ZADANIA DO WYKONANIA ::
1. Jakimi dwiema drogami, według fragmentu strony, można przesyłać materiały i informacje?
2. Przepisz z fragmentu strony odcinek od „Ostatnimi czasy dostajemy” aż do „Dzień dobry :)”.

Ostatnimi czasy dostajemy od Was- naszych gości, e-maile z różnymi informacjami, podziękowaniami i uwagami.
Postanowiliśmy więc dodać nową zakładkę z otrzymanymi od Was listami. Przeglądając stare fotografie z naszej galerii i czytając na stronie artykuły, rozpoznajecie swoją rodzinę, sąsiadów i znajome okolice, a następnie wysyłacie nam swoje własne spostrzeżenia. Serdecznie Wam za to dziękujemy! Zachęcamy do współtworzenia naszej strony internetowej i przesyłania wszelkich informacji, uwag, opisów zdjęć i materiałów.
W tym dziale będziemy umieszczać Wasze listy z materiałami, uwagami, wszelkie prośby i podziękowania. Jeśli macie jakiekolwiek materiały, informacje lub chcielibyście coś umieścić na naszej stronie, możecie wszystko to przesłać na adresy mailowe znajdujące się w dziale Kontakt lub za pomocą FORMULARZA KONTAKTOWEGO
|
List Pani Urszuli Posłuszny |
Dzień dobry :)

WYKAZ DANYCH ::
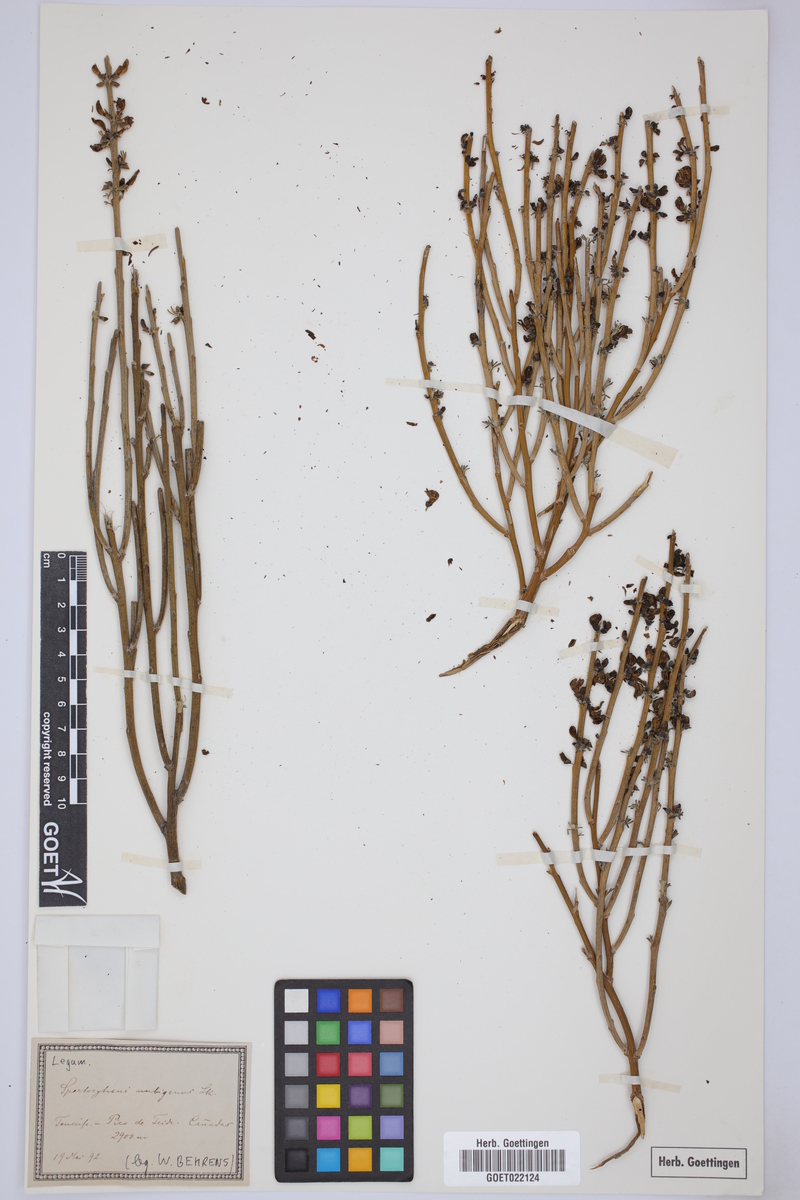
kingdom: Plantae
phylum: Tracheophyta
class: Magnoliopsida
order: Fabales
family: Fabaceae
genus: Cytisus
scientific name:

ROZWIĄZANIA PO KOLEI ::
1. Na adresy mailowe z działu Kontakt lub za pomocą formularza kontaktowego.

2.
Ostatnimi czasy dostajemy od Was- naszych gości, e-maile z różnymi informacjami, podziękowaniami i uwagami.
Postanowiliśmy więc dodać nową zakładkę z otrzymanymi od Was listami. Przeglądając stare fotografie z naszej galerii i czytając na stronie artykuły, rozpoznajecie swoją rodzinę, sąsiadów i znajome okolice, a następnie wysyłacie nam swoje własne spostrzeżenia. Serdecznie Wam za to dziękujemy! Zachęcamy do współtworzenia naszej strony internetowej i przesyłania wszelkich informacji, uwag, opisów zdjęć i materiałów.
W tym dziale będziemy umieszczać Wasze listy z materiałami, uwagami, wszelkie prośby i podziękowania. Jeśli macie jakiekolwiek materiały, informacje lub chcielibyście coś umieścić na naszej stronie, możecie wszystko to przesłać na adresy mailowe znajdujące się w dziale Kontakt lub za pomocą FORMULARZA KONTAKTOWEGO
|
List Pani Urszuli Posłuszny |
Dzień dobry :)